In reaching its decision denying Nick’s TRO application, the Court addressed whether 12 Del. C. 3572(a) provides that the Delaware Court of Chancery has exclusive jurisdiction over the Dynasty Trust under Delaware’s Qualified Dispositions in Trust Act.  Section 3572(a) states, “The Court of Chancery shall have exclusive jurisdiction over any action brought with respect to a qualified disposition.” The Court found that that language is only intended to provide which Delaware trial court—if the case is to be heard in Delaware—is to have jurisdiction. The Vice Chancellor explained that, “[w]hen a Delaware state statute assigns exclusive jurisdiction to a particular Delaware court, the statute is allocating jurisdiction among the Delaware courts. The state is not making a claim against the world that no court outside of Delaware can exercise jurisdiction over that type of case.” The Vice Chancellor further noted that Delaware couldn’t do that even if it so wanted as the states are peers and as there are constraints on a state within the federal republic that is the United States.

The Vice Chancellor also explained that under the Peierls cases, the Delaware Court of Chancery does have primary jurisdiction over administrative issues relating to Delaware trusts. But the court also explained that that jurisdiction is permissive, not mandatory or exclusive. Specifically, the court noted that “[o]ther courts may still exercise jurisdiction over matters of trust administration so long as doing so would not constitute 'undue interference' with supervision in the primary jurisdiction. (citing to Peierls).” The Vice Chancellor added that other state courts may exercise jurisdiction when they have jurisdiction over the trustee or over trust assets.

Importantly, at the same time that the Vice Chancellor denied the TRO motion, he entered a status quo order. The parties had agreed a status quo order should be entered, but couldn’t agree on the exact form. Thus, the court’s involvement was needed. All the parties had agreed that the Delaware court could exercise jurisdiction over Nick, the Dynasty Trust and the trustee. The Delaware court saw that as an opportunity to assist the Kentucky court and a Delaware status quo order as the vehicle to do so. Among other things, the Delaware status quo order provides that the Dynasty Trust is limited to activities only in the ordinary course. The Delaware court was hopeful that the Delaware status quo order would reduce the need for the Kentucky Family Court to reach trust administration matters, including those pertaining to the special trustee position.
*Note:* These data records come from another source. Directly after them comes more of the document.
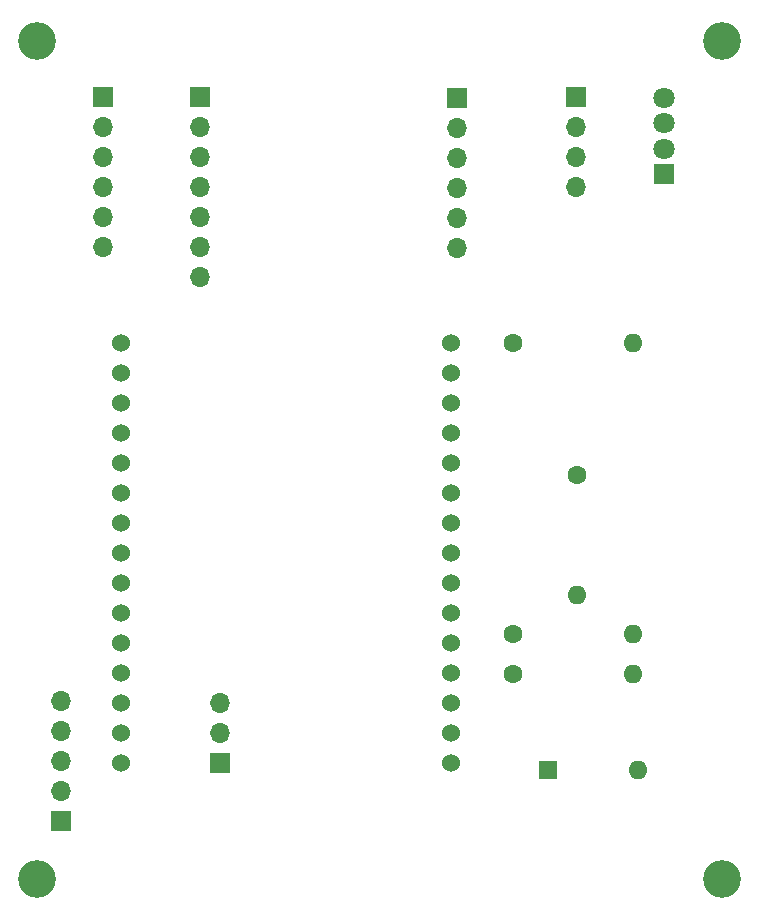
<source format=gbr>
%TF.GenerationSoftware,KiCad,Pcbnew,(5.1.10)-1*%
%TF.CreationDate,2021-10-11T23:46:52-05:00*%
%TF.ProjectId,co2_project,636f325f-7072-46f6-9a65-63742e6b6963,rev?*%
%TF.SameCoordinates,Original*%
%TF.FileFunction,Soldermask,Bot*%
%TF.FilePolarity,Negative*%
%FSLAX46Y46*%
G04 Gerber Fmt 4.6, Leading zero omitted, Abs format (unit mm)*
G04 Created by KiCad (PCBNEW (5.1.10)-1) date 2021-10-11 23:46:52*
%MOMM*%
%LPD*%
G01*
G04 APERTURE LIST*
%ADD10O,1.700000X1.700000*%
%ADD11R,1.700000X1.700000*%
%ADD12C,3.200000*%
%ADD13R,1.800000X1.800000*%
%ADD14C,1.800000*%
%ADD15C,1.600000*%
%ADD16O,1.600000X1.600000*%
%ADD17R,1.600000X1.600000*%
%ADD18C,1.524000*%
G04 APERTURE END LIST*
D10*
%TO.C,S8LP*%
X141100000Y-82050000D03*
X141100000Y-79510000D03*
X141100000Y-76970000D03*
X141100000Y-74430000D03*
X141100000Y-71890000D03*
D11*
X141100000Y-69350000D03*
%TD*%
D10*
%TO.C,Sen0220/scd30*%
X119300000Y-84540000D03*
X119300000Y-82000000D03*
X119300000Y-79460000D03*
X119300000Y-76920000D03*
X119300000Y-74380000D03*
X119300000Y-71840000D03*
D11*
X119300000Y-69300000D03*
%TD*%
D10*
%TO.C,S8LP*%
X111100000Y-82000000D03*
X111100000Y-79460000D03*
X111100000Y-76920000D03*
X111100000Y-74380000D03*
X111100000Y-71840000D03*
D11*
X111100000Y-69300000D03*
%TD*%
D10*
%TO.C,5V*%
X107500000Y-120390000D03*
X107500000Y-122930000D03*
X107500000Y-125470000D03*
X107500000Y-128010000D03*
D11*
X107500000Y-130550000D03*
%TD*%
D12*
%TO.C,*%
X105500000Y-64500000D03*
%TD*%
%TO.C,*%
X105500000Y-135500000D03*
%TD*%
%TO.C,*%
X163500000Y-135500000D03*
%TD*%
%TO.C,*%
X163500000Y-64500000D03*
%TD*%
D13*
%TO.C,Led_RGB*%
X158600000Y-75800000D03*
D14*
X158600000Y-73641000D03*
X158600000Y-71482000D03*
X158600000Y-69323000D03*
%TD*%
D15*
%TO.C,R1*%
X145800000Y-118100000D03*
D16*
X155960000Y-118100000D03*
%TD*%
%TO.C,R1*%
X155960000Y-114700000D03*
D15*
X145800000Y-114700000D03*
%TD*%
%TO.C,R1*%
X145800000Y-90100000D03*
D16*
X155960000Y-90100000D03*
%TD*%
%TO.C,R2*%
X151250000Y-111410000D03*
D15*
X151250000Y-101250000D03*
%TD*%
D17*
%TO.C,Button*%
X148750000Y-126250000D03*
D16*
X156370000Y-126250000D03*
%TD*%
D11*
%TO.C,Buzzer*%
X121000000Y-125700000D03*
D10*
X121000000Y-123160000D03*
X121000000Y-120620000D03*
%TD*%
D18*
%TO.C,ESP8266*%
X112630000Y-90080000D03*
X112630000Y-92620000D03*
X112630000Y-95160000D03*
X112630000Y-97700000D03*
X112630000Y-100240000D03*
X112630000Y-102780000D03*
X112630000Y-105320000D03*
X112630000Y-107860000D03*
X112630000Y-110400000D03*
X112630000Y-112940000D03*
X112630000Y-115480000D03*
X112630000Y-118020000D03*
X112630000Y-120560000D03*
X112630000Y-123100000D03*
X112630000Y-125640000D03*
X140570000Y-125640000D03*
X140570000Y-123100000D03*
X140570000Y-120560000D03*
X140570000Y-118020000D03*
X140570000Y-115480000D03*
X140570000Y-112940000D03*
X140570000Y-110400000D03*
X140570000Y-107860000D03*
X140570000Y-105320000D03*
X140570000Y-102780000D03*
X140570000Y-100240000D03*
X140570000Y-97700000D03*
X140570000Y-95160000D03*
X140570000Y-92620000D03*
X140570000Y-90080000D03*
%TD*%
D11*
%TO.C,Display*%
X151100000Y-69300000D03*
D10*
X151100000Y-71840000D03*
X151100000Y-74380000D03*
X151100000Y-76920000D03*
%TD*%
M02*

</source>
Further, the Delaware court notably wrote, “The long-term interests of the two courts are the same as their short-term interests. The Kentucky Family Court needs to resolve the Kentucky Divorce Proceeding. This court has an interest in having matters of trust administration that are governed by Delaware law decided here so that the Delaware Supreme Court can ensure they are decided correctly. Just as this court has no interest in interfering in the conduct of judicial proceedings before a court of a different state, this court also has no interest in having Delaware law deployed to defeat the marital property laws of another state.”

In sum, the Delaware court explained, "[t]he question of whether an eventual judgment issued by the Kentucky Family Court can be enforced against the trust estate is not a matter where this court needs to act now to carve out and defend a future jurisdictional role. The Kentucky Divorce Proceeding should be completed first. If that case results in a final, non-appealable judgment against the Dynasty Trust, and if the judgment holder seeks to enforce it, then (but only then) will there be important questions of Delaware law to be decided.”

Note: This law firm represents Dan Kloiber in this Delaware action. This blog entry is only intended to present the facts and law as found by the court, not to opine on the accuracy or correctness of those findings.